Take every line from the data that has the word "room" in it.

___ INPUT ___

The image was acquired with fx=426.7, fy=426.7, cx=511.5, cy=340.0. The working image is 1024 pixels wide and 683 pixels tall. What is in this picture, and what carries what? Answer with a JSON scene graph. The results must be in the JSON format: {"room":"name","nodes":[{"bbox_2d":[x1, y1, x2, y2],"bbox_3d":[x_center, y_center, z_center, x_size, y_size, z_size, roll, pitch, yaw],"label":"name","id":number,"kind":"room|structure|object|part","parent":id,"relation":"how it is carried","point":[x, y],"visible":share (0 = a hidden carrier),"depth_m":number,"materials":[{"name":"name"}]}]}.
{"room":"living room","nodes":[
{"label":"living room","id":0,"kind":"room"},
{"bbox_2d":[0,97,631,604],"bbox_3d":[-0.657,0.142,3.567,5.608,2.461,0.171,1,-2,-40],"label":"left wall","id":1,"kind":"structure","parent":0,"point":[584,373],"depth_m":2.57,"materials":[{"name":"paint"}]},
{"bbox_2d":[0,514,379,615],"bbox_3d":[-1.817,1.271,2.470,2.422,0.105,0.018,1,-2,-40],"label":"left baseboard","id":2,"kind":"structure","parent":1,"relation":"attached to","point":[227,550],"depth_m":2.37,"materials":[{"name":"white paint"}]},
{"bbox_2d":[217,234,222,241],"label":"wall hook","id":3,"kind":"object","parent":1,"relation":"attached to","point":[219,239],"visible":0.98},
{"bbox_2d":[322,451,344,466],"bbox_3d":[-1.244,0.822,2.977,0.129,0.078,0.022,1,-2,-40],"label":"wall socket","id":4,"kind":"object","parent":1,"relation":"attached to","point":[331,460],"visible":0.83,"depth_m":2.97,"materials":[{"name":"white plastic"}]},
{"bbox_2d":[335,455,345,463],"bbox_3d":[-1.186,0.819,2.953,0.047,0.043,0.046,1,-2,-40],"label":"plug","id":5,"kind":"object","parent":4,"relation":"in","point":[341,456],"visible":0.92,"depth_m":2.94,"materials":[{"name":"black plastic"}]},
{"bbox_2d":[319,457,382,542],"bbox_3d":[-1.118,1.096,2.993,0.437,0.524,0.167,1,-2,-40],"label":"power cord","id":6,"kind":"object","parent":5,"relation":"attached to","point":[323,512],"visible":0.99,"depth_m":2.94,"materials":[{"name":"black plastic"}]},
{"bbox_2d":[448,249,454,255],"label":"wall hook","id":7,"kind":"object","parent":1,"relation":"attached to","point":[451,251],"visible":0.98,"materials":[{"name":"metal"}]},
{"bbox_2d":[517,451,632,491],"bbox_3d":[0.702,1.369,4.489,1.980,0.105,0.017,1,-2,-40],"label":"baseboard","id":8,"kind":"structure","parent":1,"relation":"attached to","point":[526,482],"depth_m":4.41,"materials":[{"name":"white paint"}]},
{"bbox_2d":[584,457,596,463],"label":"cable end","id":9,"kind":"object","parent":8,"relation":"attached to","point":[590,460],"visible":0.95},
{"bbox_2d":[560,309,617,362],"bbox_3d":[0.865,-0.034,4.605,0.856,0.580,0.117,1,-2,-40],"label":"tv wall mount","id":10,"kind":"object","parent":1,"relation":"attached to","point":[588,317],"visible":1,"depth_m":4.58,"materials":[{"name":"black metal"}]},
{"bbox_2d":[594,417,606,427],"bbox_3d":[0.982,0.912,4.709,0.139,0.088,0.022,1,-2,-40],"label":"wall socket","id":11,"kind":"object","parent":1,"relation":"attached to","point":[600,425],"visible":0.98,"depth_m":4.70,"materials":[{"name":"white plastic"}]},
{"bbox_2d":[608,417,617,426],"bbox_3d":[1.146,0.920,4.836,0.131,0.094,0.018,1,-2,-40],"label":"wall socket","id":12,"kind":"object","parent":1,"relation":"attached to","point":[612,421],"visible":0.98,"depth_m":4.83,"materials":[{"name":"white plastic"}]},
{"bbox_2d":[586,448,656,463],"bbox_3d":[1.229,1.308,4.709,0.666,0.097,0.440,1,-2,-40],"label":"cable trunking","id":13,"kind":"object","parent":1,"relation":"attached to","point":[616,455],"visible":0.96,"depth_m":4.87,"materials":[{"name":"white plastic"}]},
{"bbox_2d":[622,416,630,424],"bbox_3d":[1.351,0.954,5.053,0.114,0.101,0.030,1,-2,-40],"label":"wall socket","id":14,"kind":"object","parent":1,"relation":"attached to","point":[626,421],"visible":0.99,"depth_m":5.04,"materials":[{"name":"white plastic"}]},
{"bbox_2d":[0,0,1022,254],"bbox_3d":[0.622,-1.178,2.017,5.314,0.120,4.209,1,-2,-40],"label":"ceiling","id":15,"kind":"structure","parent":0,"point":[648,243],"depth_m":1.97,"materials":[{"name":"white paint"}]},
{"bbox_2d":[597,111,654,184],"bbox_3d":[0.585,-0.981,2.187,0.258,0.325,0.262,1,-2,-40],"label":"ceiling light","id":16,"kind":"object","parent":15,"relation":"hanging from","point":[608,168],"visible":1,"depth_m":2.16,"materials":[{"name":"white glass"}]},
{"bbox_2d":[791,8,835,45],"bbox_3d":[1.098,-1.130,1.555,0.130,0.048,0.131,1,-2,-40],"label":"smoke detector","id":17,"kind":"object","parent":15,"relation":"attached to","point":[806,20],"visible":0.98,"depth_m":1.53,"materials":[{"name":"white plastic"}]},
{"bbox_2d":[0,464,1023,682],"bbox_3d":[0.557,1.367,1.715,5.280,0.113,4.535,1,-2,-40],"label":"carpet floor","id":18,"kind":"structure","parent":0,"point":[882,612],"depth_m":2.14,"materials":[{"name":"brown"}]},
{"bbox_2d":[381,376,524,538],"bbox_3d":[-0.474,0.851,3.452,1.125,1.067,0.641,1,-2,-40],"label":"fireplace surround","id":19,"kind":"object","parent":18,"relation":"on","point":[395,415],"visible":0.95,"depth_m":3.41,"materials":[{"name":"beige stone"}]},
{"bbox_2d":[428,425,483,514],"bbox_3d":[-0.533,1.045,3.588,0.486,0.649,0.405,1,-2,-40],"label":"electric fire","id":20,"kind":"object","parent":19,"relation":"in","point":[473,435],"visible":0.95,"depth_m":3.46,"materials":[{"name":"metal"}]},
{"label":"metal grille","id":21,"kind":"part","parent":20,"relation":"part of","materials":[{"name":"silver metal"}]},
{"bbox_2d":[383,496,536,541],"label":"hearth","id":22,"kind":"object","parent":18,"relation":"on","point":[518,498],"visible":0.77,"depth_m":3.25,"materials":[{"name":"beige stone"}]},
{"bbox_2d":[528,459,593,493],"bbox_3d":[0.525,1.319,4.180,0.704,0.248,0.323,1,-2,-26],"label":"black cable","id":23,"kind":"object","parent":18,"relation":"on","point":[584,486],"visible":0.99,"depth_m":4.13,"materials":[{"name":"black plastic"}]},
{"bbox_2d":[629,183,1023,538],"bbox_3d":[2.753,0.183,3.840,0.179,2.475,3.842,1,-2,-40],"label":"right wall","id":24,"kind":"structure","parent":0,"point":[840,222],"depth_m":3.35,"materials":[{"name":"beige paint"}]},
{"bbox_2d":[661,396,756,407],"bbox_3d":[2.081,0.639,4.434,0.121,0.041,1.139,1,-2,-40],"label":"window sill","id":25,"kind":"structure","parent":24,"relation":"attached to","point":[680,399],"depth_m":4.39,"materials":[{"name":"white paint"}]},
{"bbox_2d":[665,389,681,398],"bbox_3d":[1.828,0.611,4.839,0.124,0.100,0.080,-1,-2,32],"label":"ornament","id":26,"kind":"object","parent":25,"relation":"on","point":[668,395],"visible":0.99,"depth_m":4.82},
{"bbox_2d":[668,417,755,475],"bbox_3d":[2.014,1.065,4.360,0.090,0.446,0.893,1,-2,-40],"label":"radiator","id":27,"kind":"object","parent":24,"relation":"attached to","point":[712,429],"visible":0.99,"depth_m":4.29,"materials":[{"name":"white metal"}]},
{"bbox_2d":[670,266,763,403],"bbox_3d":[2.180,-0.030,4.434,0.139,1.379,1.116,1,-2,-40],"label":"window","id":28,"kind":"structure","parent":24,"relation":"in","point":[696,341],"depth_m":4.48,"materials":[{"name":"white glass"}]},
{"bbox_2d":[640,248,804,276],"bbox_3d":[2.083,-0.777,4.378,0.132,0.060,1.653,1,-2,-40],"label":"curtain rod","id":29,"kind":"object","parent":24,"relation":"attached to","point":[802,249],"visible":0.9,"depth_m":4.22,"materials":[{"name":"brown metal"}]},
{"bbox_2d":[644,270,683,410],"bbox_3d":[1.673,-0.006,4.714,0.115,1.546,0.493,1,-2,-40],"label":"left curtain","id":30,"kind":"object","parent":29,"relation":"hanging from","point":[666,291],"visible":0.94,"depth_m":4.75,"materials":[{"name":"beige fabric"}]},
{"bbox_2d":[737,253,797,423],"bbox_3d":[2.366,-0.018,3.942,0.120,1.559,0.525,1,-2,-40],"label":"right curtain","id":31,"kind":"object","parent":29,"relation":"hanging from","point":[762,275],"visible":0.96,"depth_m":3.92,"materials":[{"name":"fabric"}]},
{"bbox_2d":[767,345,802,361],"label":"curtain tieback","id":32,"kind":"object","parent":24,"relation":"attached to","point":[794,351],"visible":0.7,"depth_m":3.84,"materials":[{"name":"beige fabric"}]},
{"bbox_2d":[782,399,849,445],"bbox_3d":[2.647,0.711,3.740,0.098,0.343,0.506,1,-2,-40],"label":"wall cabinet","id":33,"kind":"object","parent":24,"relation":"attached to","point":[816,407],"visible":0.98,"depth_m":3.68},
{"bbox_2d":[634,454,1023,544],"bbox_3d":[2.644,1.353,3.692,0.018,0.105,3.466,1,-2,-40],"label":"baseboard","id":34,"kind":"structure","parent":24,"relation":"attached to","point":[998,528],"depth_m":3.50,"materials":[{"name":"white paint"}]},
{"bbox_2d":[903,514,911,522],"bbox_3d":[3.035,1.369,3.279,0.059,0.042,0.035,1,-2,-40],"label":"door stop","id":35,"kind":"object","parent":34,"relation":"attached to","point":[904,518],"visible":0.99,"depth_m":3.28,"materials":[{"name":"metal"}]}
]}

___

**ANSWER BELOW:**
The image was acquired with fx=426.7, fy=426.7, cx=511.5, cy=340.0. The working image is 1024 pixels wide and 683 pixels tall. What is in this picture, and what carries what? Answer with a JSON scene graph. The results must be in the JSON format: {"room":"name","nodes":[{"bbox_2d":[x1, y1, x2, y2],"bbox_3d":[x_center, y_center, z_center, x_size, y_size, z_size, roll, pitch, yaw],"label":"name","id":number,"kind":"room|structure|object|part","parent":id,"relation":"how it is carried","point":[x, y],"visible":share (0 = a hidden carrier),"depth_m":number,"materials":[{"name":"name"}]}]}.
{"room":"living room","nodes":[
{"label":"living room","id":0,"kind":"room"},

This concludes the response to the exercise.